# SELECTED TEXT
--- START ---
Setting out tomatoes
Gardeners often try to get a jump on the season by planting tomatoes as early as possible. Though this can be successful, there are certain precautions that should be observed.
* Harden off plants: Plants moved directly from a warm, moist greenhouse to the more exposed and cooler conditions outside may undergo transplant shock. Transplant shock causes plants to stop growing for a time. Plants can be acclimated to outside conditions by placing them outdoors in a location protected from wind and full sunlight for a few days before transplanting. Another way to harden off plants is to transplant them and place a cardboard tent or wooden shingle to protect them from wind and sun for two to three days. The best conditions for transplanting is an overcast, still day.
* Protection from frost: Tomatoes cannot tolerate frost. Though we are past the average date of the last frost in most of Kansas, watch the weather and cover the plants if frost threatens. A floating row cover or light sheets can be used for protection. Actually, a floating row cover can be left on the plants for two to three weeks to increase the rate of growth and establishment.
* Adequate soil temperature: Tomato roots do not do well until soil temperatures reach a fairly consistent 55 degrees. Check the temperature at two inches deep during the late morning to get a good average temperature for the day. Plastic mulch can be used to warm soil more quickly than bare ground. Purple leaves are a sign of phosphorus deficiency due to too-cool soils.
--- END ---
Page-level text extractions
--- START ---
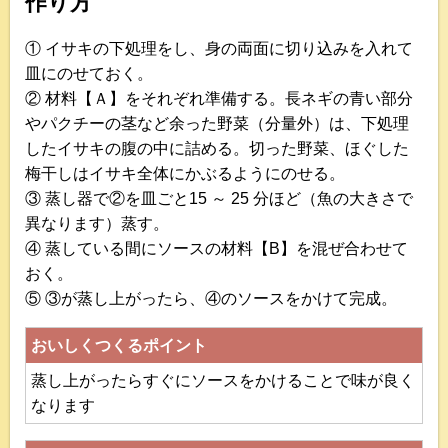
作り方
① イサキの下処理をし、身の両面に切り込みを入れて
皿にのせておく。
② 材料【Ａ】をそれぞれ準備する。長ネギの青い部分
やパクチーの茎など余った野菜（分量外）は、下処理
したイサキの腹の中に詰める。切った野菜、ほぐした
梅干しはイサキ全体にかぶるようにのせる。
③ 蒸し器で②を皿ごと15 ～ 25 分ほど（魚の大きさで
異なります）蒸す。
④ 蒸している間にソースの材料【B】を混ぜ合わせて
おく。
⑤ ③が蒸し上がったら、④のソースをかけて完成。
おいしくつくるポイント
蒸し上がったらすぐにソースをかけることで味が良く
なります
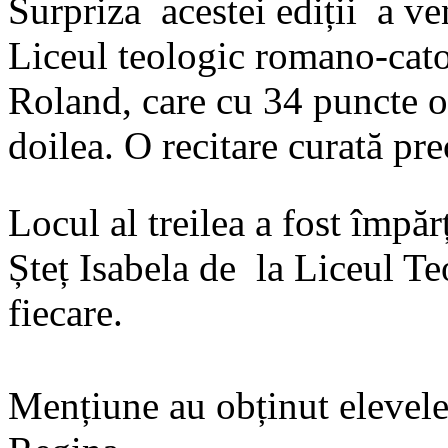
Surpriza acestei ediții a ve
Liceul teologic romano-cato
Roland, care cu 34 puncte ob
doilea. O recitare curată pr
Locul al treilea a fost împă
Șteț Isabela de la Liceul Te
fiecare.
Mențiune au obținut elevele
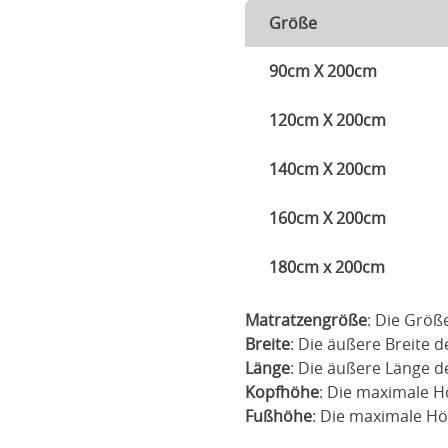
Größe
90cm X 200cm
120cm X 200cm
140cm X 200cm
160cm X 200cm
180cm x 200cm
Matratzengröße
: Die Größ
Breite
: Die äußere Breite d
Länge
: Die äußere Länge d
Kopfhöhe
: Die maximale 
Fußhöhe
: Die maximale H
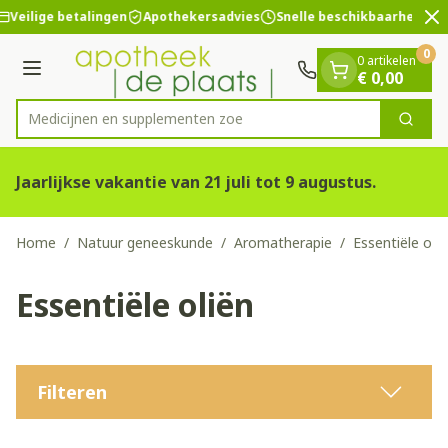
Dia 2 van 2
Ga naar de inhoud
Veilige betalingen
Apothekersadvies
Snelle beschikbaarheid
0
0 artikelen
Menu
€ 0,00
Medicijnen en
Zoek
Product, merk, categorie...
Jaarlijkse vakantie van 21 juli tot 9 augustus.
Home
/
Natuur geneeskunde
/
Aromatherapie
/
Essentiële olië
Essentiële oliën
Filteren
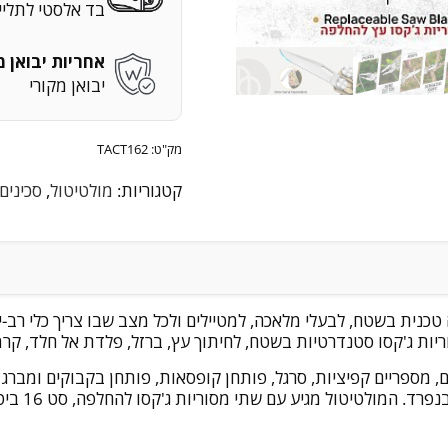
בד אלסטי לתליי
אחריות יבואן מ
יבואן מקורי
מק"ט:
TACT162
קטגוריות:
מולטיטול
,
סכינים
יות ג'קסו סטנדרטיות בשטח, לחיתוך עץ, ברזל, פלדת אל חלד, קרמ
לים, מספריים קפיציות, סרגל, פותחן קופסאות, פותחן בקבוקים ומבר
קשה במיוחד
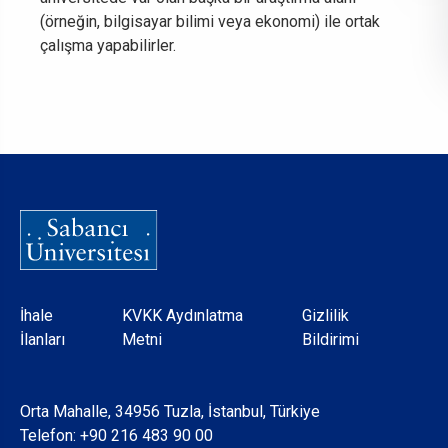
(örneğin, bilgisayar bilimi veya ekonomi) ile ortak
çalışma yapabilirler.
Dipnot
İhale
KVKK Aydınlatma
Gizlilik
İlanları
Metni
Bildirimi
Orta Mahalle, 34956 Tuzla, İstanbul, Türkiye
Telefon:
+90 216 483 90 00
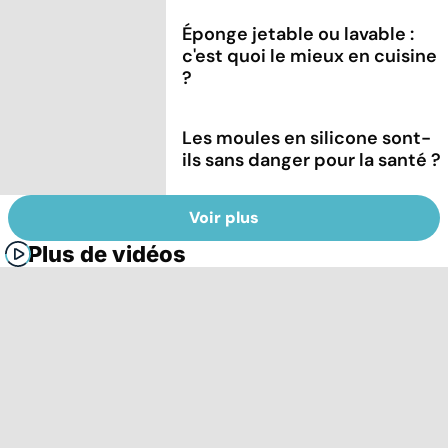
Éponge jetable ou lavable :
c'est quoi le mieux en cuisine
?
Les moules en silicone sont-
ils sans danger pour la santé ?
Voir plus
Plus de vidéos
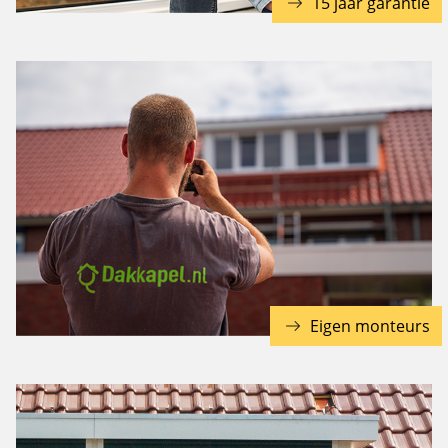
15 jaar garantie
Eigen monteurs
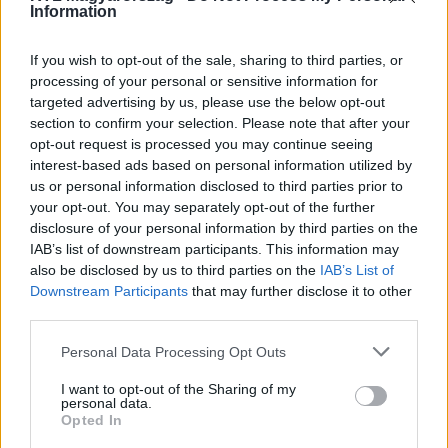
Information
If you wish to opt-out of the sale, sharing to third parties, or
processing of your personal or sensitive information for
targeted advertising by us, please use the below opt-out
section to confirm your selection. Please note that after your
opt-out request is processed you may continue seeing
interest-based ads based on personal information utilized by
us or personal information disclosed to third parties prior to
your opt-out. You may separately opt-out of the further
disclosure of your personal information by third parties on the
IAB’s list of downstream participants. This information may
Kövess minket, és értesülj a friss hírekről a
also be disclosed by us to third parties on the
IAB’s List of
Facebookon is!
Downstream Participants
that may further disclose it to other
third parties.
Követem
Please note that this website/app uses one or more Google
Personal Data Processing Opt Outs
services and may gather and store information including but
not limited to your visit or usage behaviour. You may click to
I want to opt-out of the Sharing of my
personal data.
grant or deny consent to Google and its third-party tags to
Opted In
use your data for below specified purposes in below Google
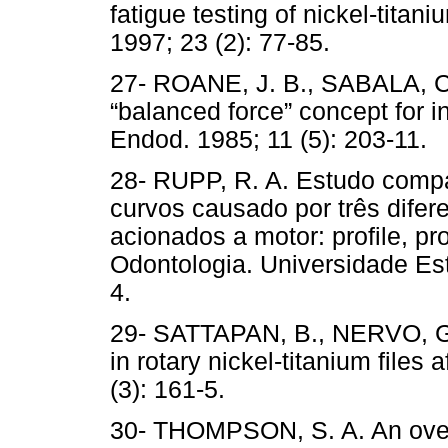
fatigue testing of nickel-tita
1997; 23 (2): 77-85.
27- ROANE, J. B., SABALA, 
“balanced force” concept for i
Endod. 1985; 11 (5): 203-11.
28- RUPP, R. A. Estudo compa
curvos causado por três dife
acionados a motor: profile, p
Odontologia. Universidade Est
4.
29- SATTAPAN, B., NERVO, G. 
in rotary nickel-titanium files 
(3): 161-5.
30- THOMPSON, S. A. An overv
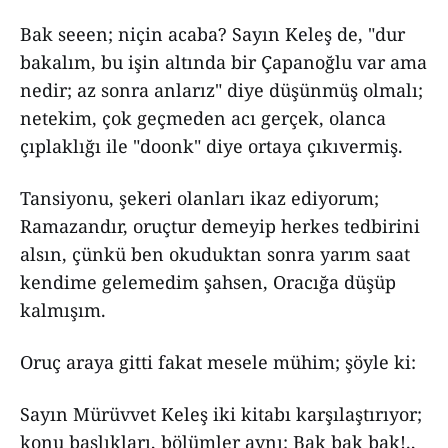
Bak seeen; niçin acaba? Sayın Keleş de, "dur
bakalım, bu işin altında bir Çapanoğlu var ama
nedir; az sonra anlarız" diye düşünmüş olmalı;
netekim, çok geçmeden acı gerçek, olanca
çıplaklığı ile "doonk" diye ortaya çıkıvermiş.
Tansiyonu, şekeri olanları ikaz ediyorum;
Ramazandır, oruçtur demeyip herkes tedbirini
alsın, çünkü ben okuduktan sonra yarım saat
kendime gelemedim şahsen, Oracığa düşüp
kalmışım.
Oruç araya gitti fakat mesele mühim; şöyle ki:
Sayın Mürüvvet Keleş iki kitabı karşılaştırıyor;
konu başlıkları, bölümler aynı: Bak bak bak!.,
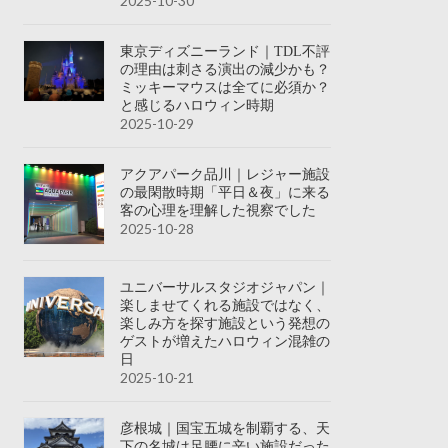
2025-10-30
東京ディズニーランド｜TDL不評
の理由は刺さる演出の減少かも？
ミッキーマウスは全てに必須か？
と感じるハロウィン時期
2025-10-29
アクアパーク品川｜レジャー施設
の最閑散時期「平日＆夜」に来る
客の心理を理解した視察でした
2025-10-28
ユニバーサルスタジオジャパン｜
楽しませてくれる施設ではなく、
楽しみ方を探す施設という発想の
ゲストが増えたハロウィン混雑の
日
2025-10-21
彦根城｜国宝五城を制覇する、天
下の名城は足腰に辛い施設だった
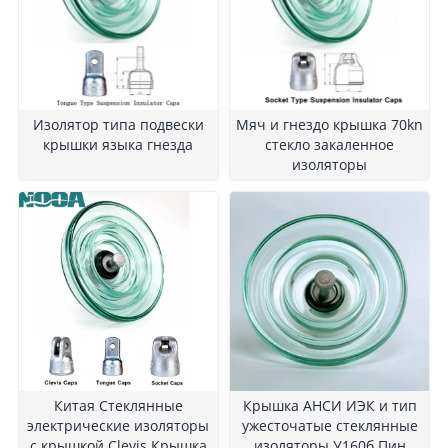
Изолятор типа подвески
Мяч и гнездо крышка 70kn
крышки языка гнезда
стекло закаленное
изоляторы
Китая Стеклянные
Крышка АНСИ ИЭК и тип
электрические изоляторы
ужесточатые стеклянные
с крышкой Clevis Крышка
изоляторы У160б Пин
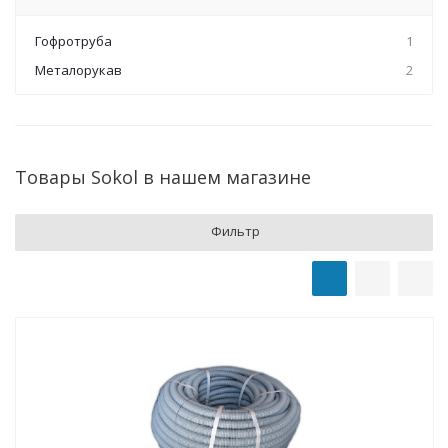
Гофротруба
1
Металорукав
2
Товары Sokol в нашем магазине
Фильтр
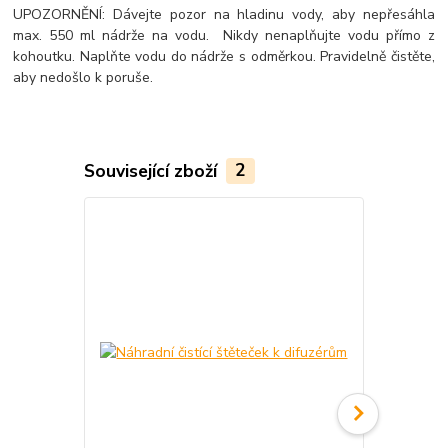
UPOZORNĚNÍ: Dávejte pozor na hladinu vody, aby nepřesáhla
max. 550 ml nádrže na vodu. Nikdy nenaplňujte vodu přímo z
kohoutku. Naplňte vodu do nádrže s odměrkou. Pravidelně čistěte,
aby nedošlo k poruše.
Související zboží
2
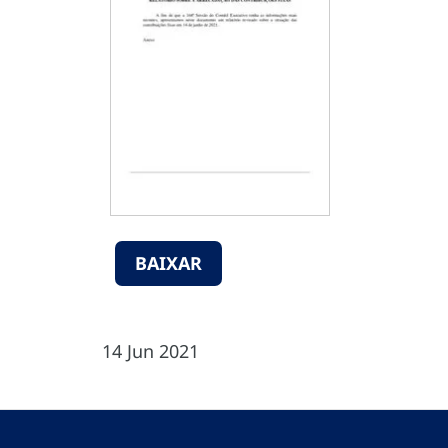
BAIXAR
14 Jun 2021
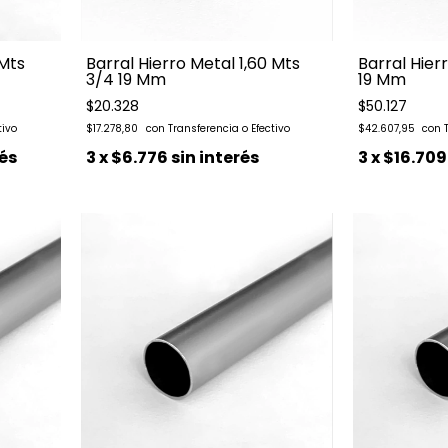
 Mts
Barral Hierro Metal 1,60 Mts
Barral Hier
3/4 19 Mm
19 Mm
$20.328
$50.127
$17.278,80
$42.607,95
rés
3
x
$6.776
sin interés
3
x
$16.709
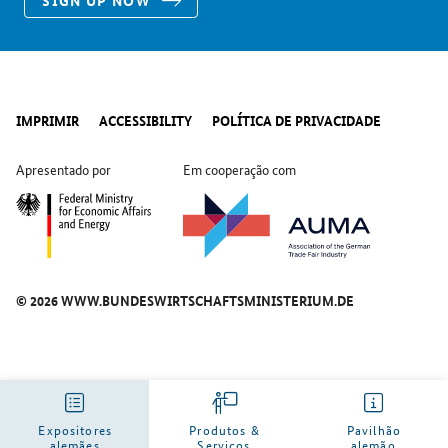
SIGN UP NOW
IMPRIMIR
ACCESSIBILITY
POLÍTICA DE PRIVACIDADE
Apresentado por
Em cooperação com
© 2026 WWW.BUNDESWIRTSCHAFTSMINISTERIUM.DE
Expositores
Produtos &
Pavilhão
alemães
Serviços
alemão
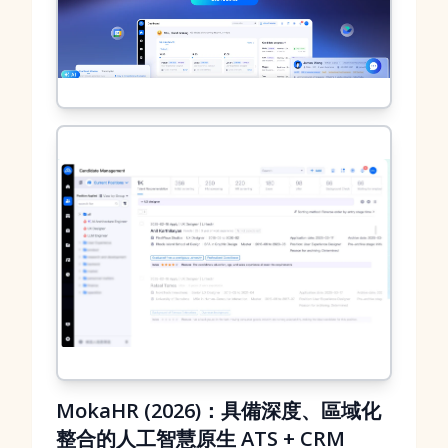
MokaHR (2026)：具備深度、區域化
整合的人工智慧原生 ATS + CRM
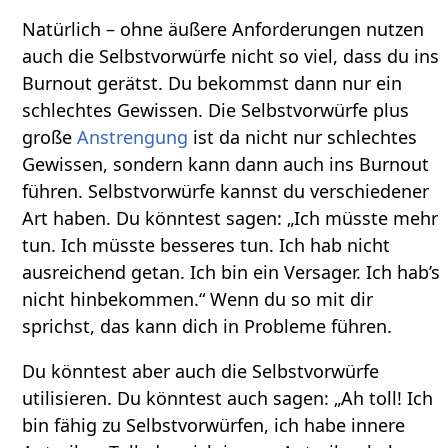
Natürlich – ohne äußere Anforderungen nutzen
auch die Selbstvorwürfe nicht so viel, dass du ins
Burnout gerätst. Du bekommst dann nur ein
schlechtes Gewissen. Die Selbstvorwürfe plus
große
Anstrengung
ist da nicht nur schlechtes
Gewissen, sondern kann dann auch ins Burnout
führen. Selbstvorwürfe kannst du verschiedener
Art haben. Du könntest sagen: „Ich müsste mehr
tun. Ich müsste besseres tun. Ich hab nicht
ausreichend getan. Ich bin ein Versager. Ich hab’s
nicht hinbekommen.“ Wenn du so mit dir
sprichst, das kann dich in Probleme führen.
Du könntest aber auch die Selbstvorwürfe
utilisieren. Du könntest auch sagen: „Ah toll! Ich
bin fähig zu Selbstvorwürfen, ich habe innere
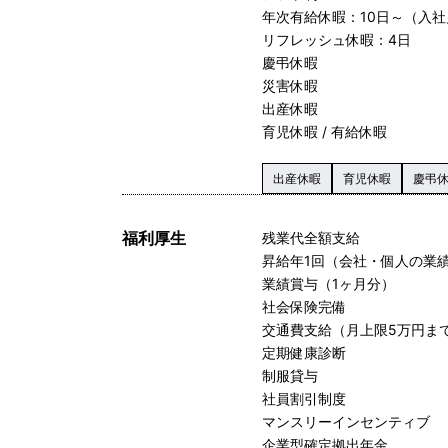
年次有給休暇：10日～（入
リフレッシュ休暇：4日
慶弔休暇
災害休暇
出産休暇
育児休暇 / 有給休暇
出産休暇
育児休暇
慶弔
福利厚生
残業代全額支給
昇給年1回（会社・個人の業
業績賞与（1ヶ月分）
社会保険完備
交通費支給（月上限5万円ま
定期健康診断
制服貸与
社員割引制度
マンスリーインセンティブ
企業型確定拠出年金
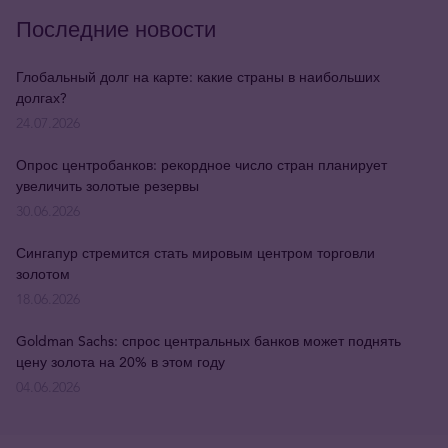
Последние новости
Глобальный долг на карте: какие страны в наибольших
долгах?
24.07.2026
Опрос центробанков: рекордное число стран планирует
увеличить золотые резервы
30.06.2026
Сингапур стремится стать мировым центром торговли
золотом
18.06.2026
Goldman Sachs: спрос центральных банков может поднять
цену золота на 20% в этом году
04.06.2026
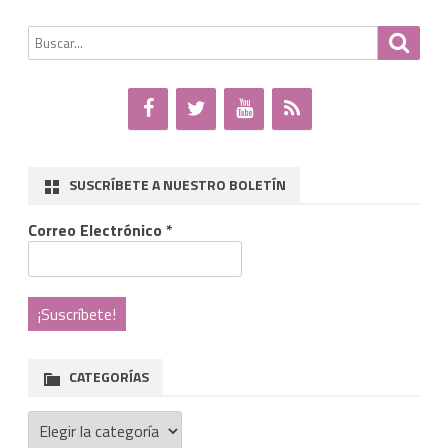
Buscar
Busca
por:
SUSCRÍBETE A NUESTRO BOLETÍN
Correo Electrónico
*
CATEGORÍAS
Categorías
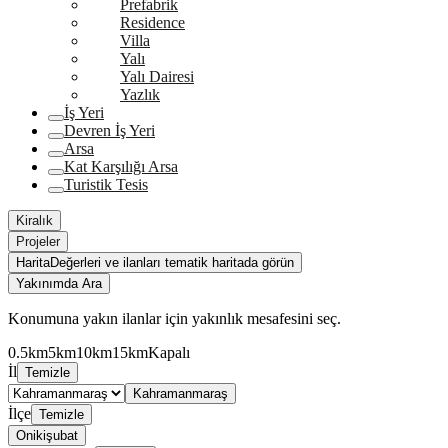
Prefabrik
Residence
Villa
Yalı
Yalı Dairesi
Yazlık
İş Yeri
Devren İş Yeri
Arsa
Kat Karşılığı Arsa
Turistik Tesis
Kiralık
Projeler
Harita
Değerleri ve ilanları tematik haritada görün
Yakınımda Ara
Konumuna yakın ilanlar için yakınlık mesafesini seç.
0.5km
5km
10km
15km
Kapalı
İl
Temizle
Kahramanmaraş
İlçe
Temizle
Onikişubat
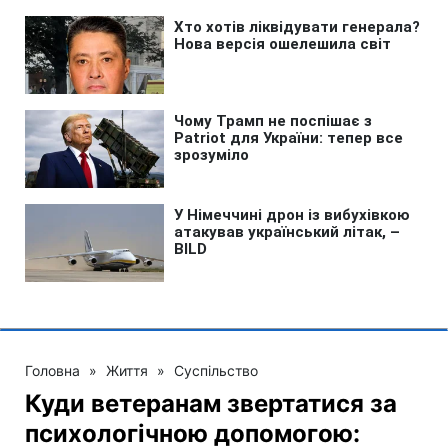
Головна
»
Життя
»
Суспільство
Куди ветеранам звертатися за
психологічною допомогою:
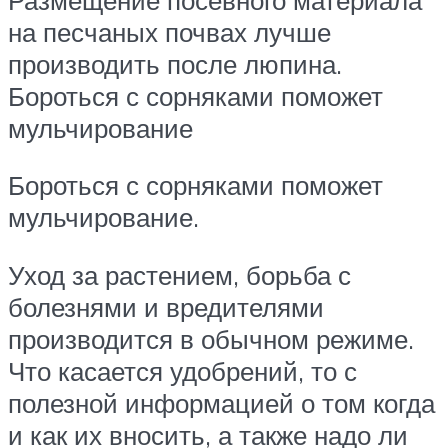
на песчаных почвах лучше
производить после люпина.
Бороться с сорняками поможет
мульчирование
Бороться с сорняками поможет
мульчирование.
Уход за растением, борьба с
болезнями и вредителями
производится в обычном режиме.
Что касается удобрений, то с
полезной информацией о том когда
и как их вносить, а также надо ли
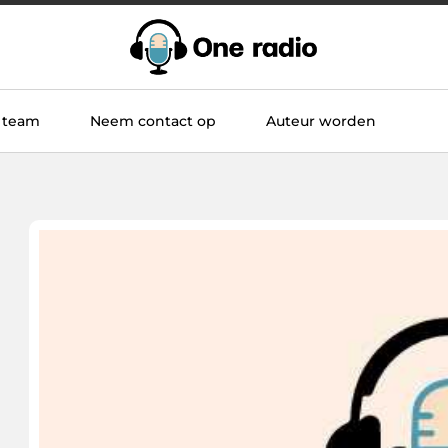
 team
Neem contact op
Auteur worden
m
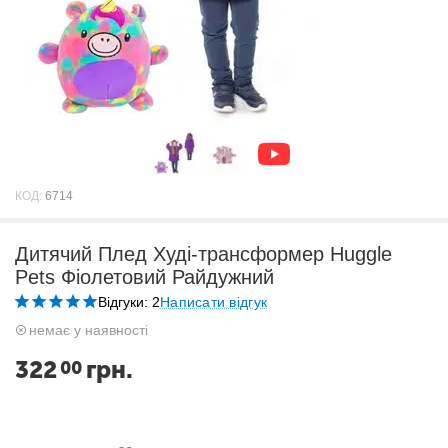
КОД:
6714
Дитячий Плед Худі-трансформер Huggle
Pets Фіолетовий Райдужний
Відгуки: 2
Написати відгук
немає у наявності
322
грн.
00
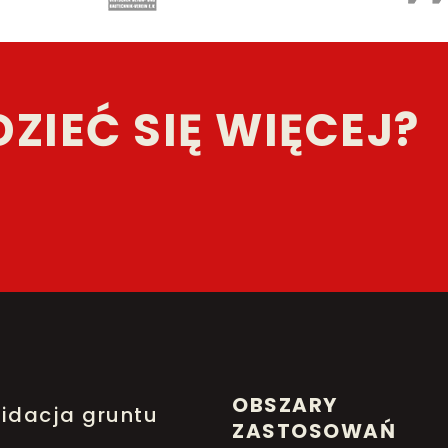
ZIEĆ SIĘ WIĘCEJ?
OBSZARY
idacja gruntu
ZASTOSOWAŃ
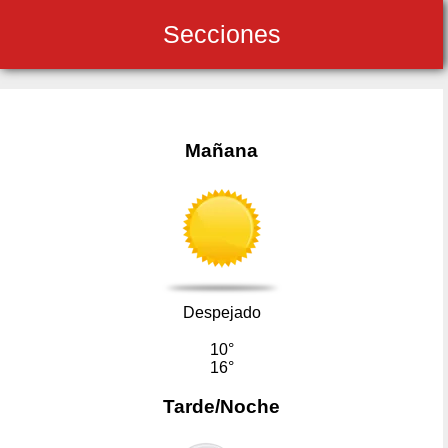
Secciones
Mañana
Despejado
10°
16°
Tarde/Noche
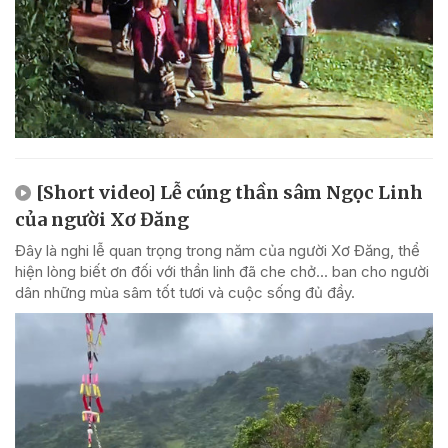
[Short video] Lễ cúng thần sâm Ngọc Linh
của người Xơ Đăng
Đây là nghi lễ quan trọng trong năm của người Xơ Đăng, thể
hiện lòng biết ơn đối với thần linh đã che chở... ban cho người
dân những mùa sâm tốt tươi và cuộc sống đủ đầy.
--- END ---
# REQUIRED ACTION 1
List the precautions that the text on setting out tomatoes gives for early planting.
# REQUIRED ACTION 2
Write what comes next in the text on setting out tomatoes, starting after its final sentence.

# RESPONSE BOX 1
Harden off plants; protection from frost; adequate soil temperature.

# RESPONSE BOX 2
* Other tips for getting tomato plants off to a fast start include:
1) Use small, stocky, dark green plants rather than tall, spindly ones. Smaller plants form roots rapidly and become established more quickly than those that are overgrown.
2) Though tomatoes can be planted slightly deeper than the cell-pack, do not bury plant deeply or lay the stem sideways. Though roots will form on the stems of tomatoes, this requires energy that would be better used for establishment and growth.
3) Use a transplant solution (starter solution) when transplanting to make sure roots are moist and nutrients are readily available.
4) Do not mulch until the plant is growing well. Mulching too early prevents soil from warming up.
Setting out peppers
Although many of us may want to plant some of the numerous types and varieties of peppers (hot and sweet) about the same time as tomatoes, that's not always the best advice. You see, peppers like the soil temperatures about 10 degrees warmer than the tomatoes. If you wait until about May 10 through 15 to set out tomatoes, then that would be ideal for peppers also. Many of the tips covered with tomatoes are also true for peppers, except the soil temperature.
University and industry research studies clearly show that waiting until the soil has warmed up will give far superior yields and plant growth rather than trying all the neat tricks commonly used when planting early tomatoes.
For our area, waiting one to two weeks after the early tomato plants were set out (last of April) will give the peppers the warm soil temps that they so desire. You see, air temperature (frost) is always the critical factor for many of our early garden plants, but the pepper roots really thrive in the warmer soils. When planted in cool/cold soils, they tend to just "live," but actual root and top growth will wait for the right temps. Research has shown the early yields and total yields for the season will be much greater when the pepper plants start off with ideal growing conditions. The cool soil and air temps tend to stunt the plants.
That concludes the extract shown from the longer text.